10 Things Every Autistic Child Wishes Adults Knew

Many children with autism demonstrate that they can manage, in an alternative way, many of the more complex aspects of their condition. Ellen Notbohm, writer and mother of a child with autism, in the book "10 things every child with autism would like you to know" puts herself in the shoes of those who suffer from this disorder, imagining that they are the ones to suggest to adults the "10 essential things to keep in mind.

10 Things Every Autistic Child Wishes Adults knew

imagines that it is the autistic children themselves who tell adults the "10 things" that are essential for understanding the behavior of a person with autism. Here's what they are:

1. I am a child

My autism is part of who I am, but it's not all who I am. Are you overweight, short-sighted or clumsy? Maybe these are the first things I notice about you, but in reality you are more than that, aren't you? You are a person with thoughts, feelings, preferences, ideas, dreams. Because you're an adult, you have control over how you define yourself. If you want to make one feature stand out above all others, you can. I, who am a child, still don't know who I am.

2. My senses are out of sync


The normal flow of sights, sounds, smells, tastes and tactile sensations, which you probably don't even notice, is downright painful to me . I often have the impression that the environment is hostile to me. I might seem isolated or aggressive or mean to you, but I'm just trying to defend myself. My hearing is very acute. My sense of smell may be hypersensitive and my eyes are bombarded. Unfortunately, my brain can't filter all the inputs and I go haywire.

3. Distinguish between what I don't want to do (I choose not to do) and I can't do (I am unable)


I listen to you when you give me instructions, but I don't understand you. When you call me from across the room I hear: «*&^%$#@, Luca. #$%^*&^%$&*». Rather, come close to me, draw my attention and speak in simple words: "Luca, put the book back on the desk.

It's time to eat". So it's easier for me to obey.

4. I am a concrete thinker. I take the language literally


When you say, "It's a wolfish time," I expect a wild animal to appear at any moment. Tell me instead: "It's raining a lot and it's cold." Puns , idioms, nuances, innuendos, sarcasm, metaphors have no effect on me.

5. Pay attention to all the ways I try to communicate


It's hard for me to tell you what I need if I can't describe my feelings. Pay attention to my body language, my tendency to withdraw or fidget, or other signs that something is wrong. It's all there to interpret.
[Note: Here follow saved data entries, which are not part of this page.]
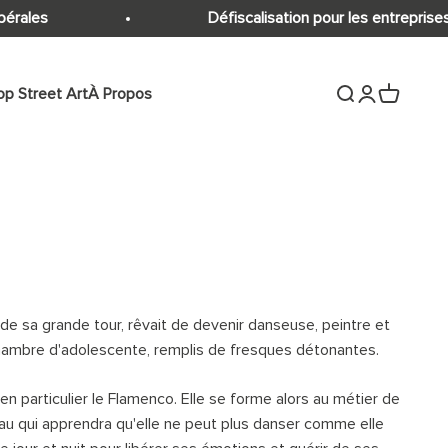
érales
Défiscalisation pour les entreprises 
p Street Art
À Propos
Ouvrir la recher
Ouvrir le comp
Voir le pan
de sa grande tour, rêvait de devenir danseuse, peintre et
 chambre d'adolescente, remplis de fresques détonantes.
en particulier le Flamenco. Elle se forme alors au métier de
eau qui apprendra qu'elle ne peut plus danser comme elle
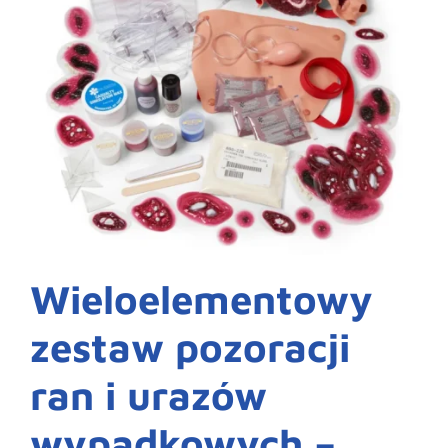
Wieloelementowy
zestaw pozoracji
ran i urazów
wypadkowych –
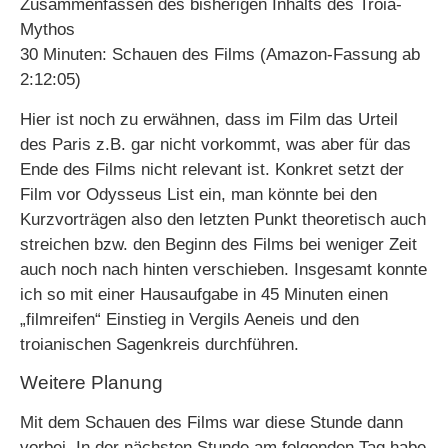
Zusammenfassen des bisherigen Inhalts des Troia-
Mythos
30 Minuten: Schauen des Films (Amazon-Fassung ab
2:12:05)
Hier ist noch zu erwähnen, dass im Film das Urteil
des Paris z.B. gar nicht vorkommt, was aber für das
Ende des Films nicht relevant ist. Konkret setzt der
Film vor Odysseus List ein, man könnte bei den
Kurzvorträgen also den letzten Punkt theoretisch auch
streichen bzw. den Beginn des Films bei weniger Zeit
auch noch nach hinten verschieben. Insgesamt konnte
ich so mit einer Hausaufgabe in 45 Minuten einen
„filmreifen“ Einstieg in Vergils Aeneis und den
troianischen Sagenkreis durchführen.
Weitere Planung
Mit dem Schauen des Films war diese Stunde dann
vorbei. In der nächsten Stunde am folgenden Tag habe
6. Show Me! I have a visual thought


I need to see something to learn it , because words spoken to me soon fade away. Show me how to do something over and over instead of just telling me. With lots of patient practice, I can learn. Visual aids create a painless transition between activities and help me manage my time and meet your expectations.

7. Focus and work on what I can do, rather than what I can't do


Like any other person, I can't learn anything in an environment where I'm always weighed down by the fact that I'm not good and I'm not doing well. Look for strengths in me and you will find them: for all things there is more than one right way to do it.

8. Help me in social interactions


It might seem to you that I don't want to play with other kids at the park, but I'm just not able to strike up a conversation or join in their games. Teach me how: I can give my best in structured play activities. I'm not able to read other people's facial expressions, body language or emotions, so train me. If I laugh when a little girl falls down a slide , it's not because I think it's funny, it's because I don't know what to say.

Help me ask her, "Did you hurt yourself?"

9. Identify what triggers my seizures


The outbursts of anger and emotional meltdowns are much more terrible for me than for you. If they occur, it is because one or more of my senses has gone on overload or because I have been pushed far beyond the limits of my social capabilities . Keep a diary in which you write down times, people, environments, activities: a recurring pattern could emerge. My behavior could also have a physical cause. You look for the signs, because I may not be able to tell you about them.

10. Love me unconditionally


Stop thinking about what could have been if I hadn't been autistic. You didn't meet every expectation your parents had for you either, I didn't choose to have autism. Without your support, my opportunities to grow and become independent are slim. But with your help, the chances are better than you think. We must have a lot of patience. Love me for who I am and let's see where we can go.